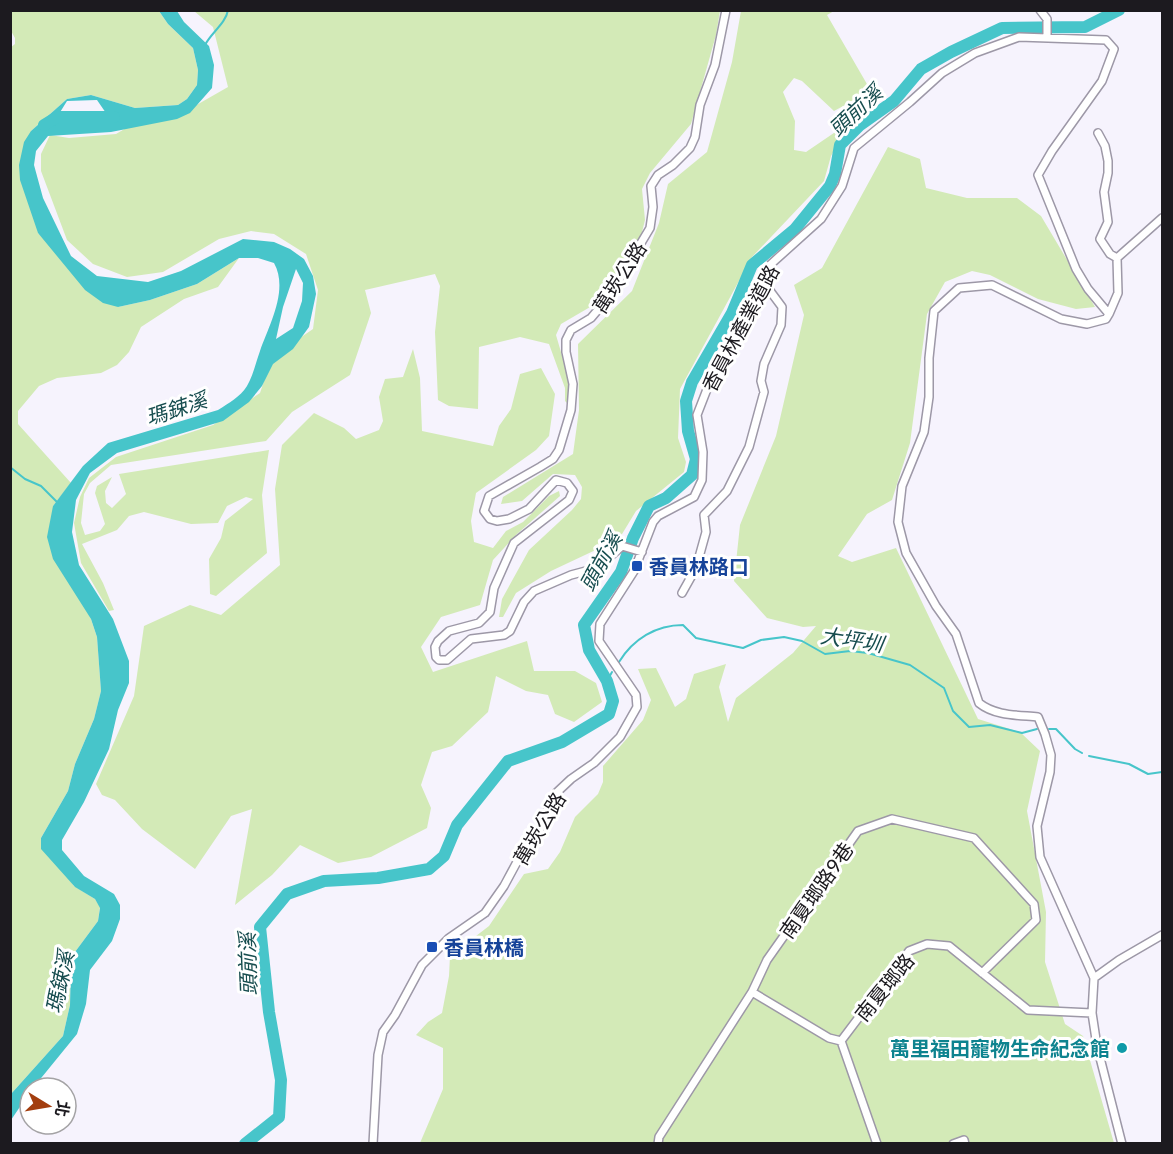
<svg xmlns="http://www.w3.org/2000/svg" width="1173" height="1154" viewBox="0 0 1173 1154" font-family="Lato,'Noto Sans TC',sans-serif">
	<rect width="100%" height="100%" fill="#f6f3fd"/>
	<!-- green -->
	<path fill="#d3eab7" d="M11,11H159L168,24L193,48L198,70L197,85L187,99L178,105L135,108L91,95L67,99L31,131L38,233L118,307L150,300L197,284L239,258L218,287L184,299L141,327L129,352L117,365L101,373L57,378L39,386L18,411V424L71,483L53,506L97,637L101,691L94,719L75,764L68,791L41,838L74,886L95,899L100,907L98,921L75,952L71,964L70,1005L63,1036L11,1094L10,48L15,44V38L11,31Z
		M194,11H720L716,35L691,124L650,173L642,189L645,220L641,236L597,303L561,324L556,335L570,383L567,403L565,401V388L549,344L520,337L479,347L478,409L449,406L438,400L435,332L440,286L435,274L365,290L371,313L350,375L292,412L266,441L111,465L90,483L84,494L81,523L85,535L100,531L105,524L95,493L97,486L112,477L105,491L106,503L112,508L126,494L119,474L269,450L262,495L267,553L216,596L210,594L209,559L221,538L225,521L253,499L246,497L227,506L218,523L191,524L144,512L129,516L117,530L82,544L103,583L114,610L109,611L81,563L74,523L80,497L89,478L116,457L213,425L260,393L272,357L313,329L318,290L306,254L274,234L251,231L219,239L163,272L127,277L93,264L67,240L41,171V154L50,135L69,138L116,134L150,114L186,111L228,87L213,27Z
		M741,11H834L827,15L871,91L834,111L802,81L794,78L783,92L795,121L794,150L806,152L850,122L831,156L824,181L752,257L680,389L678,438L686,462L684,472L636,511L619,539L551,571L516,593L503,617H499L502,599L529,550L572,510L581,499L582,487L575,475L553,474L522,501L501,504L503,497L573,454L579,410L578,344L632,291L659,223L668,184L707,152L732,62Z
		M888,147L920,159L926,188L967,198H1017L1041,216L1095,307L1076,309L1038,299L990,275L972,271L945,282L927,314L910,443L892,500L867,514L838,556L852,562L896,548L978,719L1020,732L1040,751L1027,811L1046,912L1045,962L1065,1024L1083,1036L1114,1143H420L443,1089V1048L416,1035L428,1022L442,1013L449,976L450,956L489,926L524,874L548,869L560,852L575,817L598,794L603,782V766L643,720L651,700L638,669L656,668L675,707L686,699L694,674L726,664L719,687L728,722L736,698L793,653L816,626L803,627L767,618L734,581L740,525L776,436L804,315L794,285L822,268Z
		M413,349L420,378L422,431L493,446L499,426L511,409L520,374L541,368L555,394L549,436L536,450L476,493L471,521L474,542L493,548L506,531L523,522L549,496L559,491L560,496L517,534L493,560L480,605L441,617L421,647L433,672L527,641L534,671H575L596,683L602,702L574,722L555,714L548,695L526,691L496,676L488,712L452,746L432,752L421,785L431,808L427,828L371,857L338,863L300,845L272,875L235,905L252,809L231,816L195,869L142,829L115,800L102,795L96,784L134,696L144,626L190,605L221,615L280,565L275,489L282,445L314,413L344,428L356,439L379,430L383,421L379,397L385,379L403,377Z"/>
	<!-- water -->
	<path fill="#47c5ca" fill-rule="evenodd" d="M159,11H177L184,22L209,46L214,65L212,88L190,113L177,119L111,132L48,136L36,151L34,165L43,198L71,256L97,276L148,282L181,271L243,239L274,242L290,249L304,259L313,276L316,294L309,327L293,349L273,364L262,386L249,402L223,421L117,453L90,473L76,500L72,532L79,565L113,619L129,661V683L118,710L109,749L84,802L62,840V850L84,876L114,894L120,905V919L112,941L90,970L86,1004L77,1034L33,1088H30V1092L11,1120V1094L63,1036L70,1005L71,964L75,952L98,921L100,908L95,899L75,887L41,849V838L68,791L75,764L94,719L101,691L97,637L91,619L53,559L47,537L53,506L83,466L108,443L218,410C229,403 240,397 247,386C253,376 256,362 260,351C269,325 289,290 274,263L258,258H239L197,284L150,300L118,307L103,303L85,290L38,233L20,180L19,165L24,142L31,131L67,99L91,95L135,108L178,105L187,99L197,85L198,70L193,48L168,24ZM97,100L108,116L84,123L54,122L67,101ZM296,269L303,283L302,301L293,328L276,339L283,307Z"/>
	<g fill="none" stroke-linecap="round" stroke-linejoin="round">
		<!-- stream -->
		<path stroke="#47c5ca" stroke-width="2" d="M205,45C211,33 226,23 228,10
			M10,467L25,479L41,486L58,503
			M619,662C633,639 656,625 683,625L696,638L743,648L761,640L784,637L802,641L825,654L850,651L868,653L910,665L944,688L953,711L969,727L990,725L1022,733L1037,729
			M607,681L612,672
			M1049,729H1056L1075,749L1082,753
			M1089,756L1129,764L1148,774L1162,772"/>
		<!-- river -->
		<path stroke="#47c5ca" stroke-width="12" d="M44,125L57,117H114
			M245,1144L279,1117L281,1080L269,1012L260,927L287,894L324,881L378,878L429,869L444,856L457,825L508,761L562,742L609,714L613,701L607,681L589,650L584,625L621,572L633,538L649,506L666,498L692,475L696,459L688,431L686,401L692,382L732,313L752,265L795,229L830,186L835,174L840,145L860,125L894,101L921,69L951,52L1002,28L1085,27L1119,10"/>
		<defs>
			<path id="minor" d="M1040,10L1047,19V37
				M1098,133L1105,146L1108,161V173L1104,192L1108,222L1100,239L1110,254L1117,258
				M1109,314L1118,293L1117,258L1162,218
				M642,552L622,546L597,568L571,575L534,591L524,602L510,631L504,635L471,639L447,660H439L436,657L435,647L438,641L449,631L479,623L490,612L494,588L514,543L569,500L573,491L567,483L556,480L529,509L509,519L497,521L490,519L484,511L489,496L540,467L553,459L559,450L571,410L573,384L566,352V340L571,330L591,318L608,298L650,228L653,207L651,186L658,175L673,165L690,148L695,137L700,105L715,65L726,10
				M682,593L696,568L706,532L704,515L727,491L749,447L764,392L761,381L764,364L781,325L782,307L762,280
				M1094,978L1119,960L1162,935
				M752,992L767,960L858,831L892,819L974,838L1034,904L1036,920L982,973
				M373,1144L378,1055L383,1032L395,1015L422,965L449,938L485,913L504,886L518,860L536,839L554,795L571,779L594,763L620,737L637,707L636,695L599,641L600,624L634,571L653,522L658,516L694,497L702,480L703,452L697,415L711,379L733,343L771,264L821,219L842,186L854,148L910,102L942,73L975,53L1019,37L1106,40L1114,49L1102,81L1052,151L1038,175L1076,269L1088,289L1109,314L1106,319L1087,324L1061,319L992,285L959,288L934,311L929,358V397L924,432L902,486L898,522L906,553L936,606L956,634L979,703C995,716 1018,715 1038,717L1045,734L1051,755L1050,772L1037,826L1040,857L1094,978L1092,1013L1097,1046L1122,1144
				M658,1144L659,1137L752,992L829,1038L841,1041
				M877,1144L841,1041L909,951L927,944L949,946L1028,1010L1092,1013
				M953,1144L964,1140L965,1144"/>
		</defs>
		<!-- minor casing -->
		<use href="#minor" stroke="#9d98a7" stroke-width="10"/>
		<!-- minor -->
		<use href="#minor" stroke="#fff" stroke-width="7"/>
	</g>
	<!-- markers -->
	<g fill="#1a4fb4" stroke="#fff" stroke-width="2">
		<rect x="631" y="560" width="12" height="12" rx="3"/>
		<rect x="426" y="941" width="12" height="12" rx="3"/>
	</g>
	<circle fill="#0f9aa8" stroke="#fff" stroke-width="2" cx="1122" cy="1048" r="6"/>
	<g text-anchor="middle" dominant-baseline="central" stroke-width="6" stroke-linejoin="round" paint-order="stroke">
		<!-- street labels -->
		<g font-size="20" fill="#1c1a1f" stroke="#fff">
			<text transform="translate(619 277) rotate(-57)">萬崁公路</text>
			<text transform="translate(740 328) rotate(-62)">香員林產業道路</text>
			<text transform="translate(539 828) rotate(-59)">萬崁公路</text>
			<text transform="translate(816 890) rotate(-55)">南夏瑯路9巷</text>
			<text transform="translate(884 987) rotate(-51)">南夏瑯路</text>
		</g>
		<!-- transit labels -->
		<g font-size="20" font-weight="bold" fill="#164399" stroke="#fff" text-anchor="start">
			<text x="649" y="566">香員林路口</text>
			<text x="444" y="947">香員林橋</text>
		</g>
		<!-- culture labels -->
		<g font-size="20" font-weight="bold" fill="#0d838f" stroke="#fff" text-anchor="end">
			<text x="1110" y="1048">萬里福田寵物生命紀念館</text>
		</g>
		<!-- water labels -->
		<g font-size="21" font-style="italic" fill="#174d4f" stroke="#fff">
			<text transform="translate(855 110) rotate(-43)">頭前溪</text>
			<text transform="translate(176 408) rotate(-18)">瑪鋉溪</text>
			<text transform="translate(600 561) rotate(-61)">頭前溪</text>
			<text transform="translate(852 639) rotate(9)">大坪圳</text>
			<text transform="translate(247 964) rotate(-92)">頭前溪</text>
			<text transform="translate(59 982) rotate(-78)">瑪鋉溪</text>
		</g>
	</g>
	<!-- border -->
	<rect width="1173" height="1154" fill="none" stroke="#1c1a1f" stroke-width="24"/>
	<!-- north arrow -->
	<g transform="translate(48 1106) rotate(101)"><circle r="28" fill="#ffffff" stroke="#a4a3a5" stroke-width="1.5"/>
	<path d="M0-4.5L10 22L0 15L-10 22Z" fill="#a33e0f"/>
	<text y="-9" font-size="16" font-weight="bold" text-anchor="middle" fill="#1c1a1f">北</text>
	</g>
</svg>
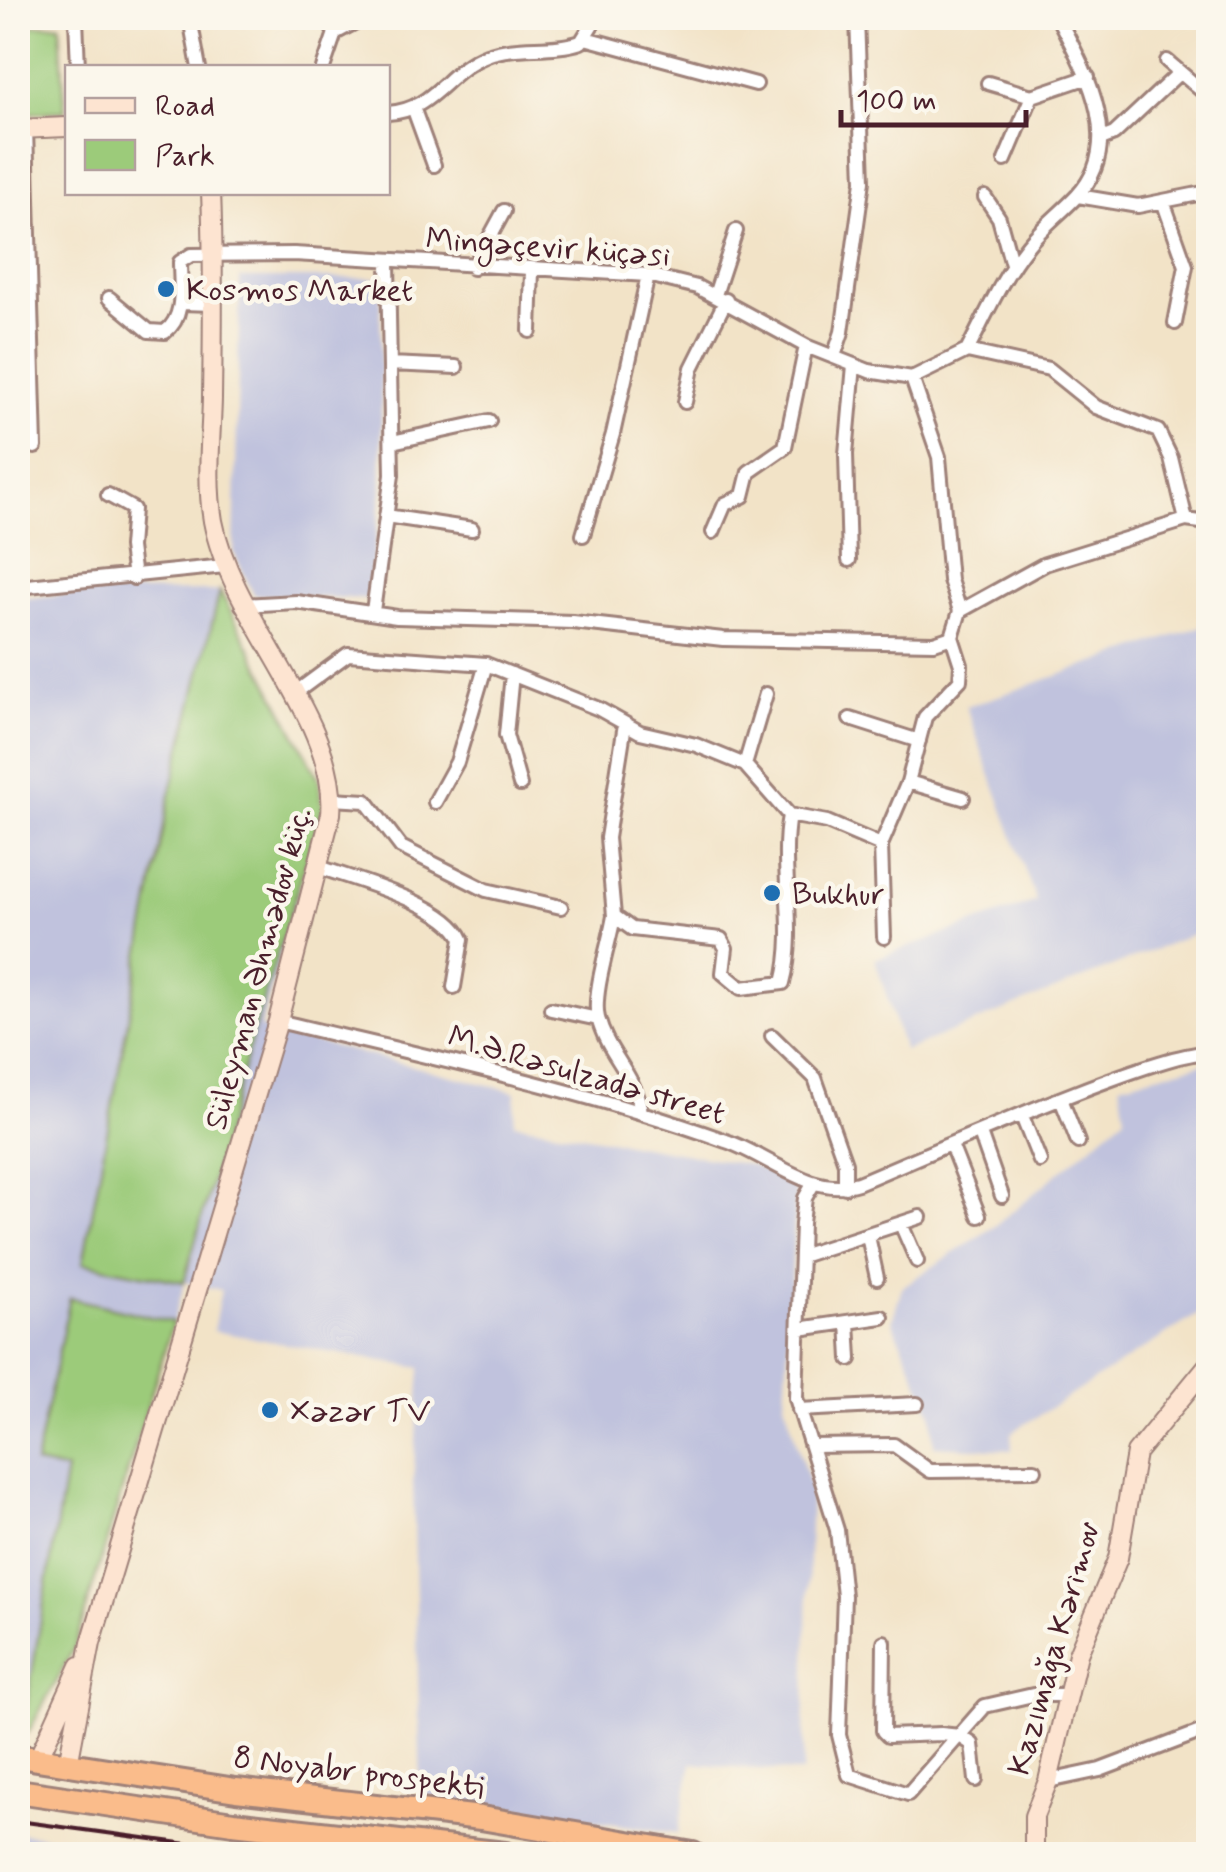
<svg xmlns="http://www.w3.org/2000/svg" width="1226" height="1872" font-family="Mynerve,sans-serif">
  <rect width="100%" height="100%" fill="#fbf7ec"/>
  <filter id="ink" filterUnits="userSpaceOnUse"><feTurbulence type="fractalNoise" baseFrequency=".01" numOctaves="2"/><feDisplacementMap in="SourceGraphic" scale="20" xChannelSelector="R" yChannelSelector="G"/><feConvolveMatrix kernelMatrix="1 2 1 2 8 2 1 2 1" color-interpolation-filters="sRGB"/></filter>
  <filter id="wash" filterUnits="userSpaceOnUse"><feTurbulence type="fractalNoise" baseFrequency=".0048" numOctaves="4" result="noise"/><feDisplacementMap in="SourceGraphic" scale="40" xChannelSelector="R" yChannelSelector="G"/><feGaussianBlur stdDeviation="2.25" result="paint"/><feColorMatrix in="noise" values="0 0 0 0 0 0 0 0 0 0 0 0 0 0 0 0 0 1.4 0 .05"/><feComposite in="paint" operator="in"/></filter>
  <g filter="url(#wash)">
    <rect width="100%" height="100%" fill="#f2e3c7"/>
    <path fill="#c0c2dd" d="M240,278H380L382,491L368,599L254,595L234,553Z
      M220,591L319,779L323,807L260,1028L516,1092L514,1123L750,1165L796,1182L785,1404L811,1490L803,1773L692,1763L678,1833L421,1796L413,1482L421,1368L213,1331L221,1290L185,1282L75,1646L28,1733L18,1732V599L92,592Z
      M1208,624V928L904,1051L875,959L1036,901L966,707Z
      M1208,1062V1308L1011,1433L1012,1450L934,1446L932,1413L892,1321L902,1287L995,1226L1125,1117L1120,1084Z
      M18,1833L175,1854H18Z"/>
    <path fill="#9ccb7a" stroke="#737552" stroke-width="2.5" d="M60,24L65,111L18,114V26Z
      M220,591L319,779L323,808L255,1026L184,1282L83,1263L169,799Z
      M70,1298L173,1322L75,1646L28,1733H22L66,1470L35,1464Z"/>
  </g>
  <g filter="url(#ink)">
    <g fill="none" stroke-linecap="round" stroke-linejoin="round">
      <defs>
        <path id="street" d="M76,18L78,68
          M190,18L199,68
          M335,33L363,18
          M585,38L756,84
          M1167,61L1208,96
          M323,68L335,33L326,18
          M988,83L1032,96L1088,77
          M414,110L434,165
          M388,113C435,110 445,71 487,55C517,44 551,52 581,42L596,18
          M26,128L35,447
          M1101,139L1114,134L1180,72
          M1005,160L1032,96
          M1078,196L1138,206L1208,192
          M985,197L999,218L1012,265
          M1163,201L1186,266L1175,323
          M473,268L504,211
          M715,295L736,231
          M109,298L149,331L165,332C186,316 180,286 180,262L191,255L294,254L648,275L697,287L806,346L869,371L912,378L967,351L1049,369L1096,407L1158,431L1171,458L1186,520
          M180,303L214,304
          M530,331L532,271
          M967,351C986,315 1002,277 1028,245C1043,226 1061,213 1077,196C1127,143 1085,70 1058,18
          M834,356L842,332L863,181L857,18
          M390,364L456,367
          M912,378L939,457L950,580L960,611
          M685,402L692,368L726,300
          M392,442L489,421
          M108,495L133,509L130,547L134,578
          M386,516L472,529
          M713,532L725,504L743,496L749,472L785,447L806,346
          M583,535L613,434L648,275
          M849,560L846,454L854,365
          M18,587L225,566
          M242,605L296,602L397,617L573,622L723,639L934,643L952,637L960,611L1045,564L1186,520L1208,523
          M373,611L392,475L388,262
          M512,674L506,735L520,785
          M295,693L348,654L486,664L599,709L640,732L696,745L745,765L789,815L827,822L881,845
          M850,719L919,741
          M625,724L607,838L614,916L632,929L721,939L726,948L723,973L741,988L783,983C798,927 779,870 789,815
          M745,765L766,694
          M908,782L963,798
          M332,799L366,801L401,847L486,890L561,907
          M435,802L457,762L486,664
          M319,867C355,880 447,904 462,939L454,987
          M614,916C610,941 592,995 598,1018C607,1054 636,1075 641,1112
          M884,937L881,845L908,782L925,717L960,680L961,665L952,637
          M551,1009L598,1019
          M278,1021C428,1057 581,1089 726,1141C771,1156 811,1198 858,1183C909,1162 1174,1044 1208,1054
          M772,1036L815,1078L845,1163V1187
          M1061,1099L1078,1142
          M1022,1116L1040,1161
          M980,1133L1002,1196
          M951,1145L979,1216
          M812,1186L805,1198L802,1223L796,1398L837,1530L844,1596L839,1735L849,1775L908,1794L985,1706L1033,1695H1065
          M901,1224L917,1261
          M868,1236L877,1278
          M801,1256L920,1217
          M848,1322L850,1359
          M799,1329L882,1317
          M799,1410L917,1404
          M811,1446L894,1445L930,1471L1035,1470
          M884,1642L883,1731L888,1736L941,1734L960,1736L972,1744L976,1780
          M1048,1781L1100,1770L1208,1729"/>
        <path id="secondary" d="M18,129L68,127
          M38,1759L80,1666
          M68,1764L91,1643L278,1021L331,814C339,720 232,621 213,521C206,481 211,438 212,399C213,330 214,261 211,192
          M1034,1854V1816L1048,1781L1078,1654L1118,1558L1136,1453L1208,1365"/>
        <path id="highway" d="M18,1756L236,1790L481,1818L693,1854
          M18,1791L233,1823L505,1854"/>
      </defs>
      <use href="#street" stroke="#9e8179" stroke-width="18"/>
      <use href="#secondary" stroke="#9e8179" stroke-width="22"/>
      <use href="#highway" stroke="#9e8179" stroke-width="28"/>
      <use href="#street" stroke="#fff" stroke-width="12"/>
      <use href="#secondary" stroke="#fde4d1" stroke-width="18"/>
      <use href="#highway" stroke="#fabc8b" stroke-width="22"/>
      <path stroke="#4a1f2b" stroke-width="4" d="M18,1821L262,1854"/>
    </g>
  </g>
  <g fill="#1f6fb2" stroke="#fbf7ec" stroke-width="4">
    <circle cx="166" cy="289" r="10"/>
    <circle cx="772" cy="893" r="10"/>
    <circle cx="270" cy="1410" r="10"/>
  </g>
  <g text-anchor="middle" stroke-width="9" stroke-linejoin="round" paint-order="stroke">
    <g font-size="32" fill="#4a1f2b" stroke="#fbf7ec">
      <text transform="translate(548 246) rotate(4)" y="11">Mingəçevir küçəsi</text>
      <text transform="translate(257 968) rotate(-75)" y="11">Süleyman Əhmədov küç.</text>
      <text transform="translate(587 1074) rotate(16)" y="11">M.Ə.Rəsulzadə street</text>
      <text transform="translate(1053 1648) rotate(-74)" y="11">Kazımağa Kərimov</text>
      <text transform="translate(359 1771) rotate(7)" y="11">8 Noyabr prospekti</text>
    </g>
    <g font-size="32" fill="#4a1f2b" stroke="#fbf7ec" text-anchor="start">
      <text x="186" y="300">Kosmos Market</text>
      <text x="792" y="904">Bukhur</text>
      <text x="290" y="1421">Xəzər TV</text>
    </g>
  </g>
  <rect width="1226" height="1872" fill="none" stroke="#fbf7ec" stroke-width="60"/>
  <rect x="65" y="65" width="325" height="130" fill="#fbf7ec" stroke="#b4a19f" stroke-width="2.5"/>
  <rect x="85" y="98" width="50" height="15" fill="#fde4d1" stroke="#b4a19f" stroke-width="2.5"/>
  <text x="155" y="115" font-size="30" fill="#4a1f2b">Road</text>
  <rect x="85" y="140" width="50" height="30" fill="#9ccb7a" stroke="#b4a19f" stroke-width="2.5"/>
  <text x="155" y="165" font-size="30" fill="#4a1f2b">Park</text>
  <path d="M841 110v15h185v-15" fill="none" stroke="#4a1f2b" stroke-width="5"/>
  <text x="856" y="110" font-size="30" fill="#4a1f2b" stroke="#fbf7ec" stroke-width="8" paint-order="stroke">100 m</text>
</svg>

The task: Scan the entries above for the string "SourceGraphic" and copy each line containing it.

Answer for the task:
  <filter id="ink" filterUnits="userSpaceOnUse"><feTurbulence type="fractalNoise" baseFrequency=".01" numOctaves="2"/><feDisplacementMap in="SourceGraphic" scale="20" xChannelSelector="R" yChannelSelector="G"/><feConvolveMatrix kernelMatrix="1 2 1 2 8 2 1 2 1" color-interpolation-filters="sRGB"/></filter>
  <filter id="wash" filterUnits="userSpaceOnUse"><feTurbulence type="fractalNoise" baseFrequency=".0048" numOctaves="4" result="noise"/><feDisplacementMap in="SourceGraphic" scale="40" xChannelSelector="R" yChannelSelector="G"/><feGaussianBlur stdDeviation="2.25" result="paint"/><feColorMatrix in="noise" values="0 0 0 0 0 0 0 0 0 0 0 0 0 0 0 0 0 1.4 0 .05"/><feComposite in="paint" operator="in"/></filter>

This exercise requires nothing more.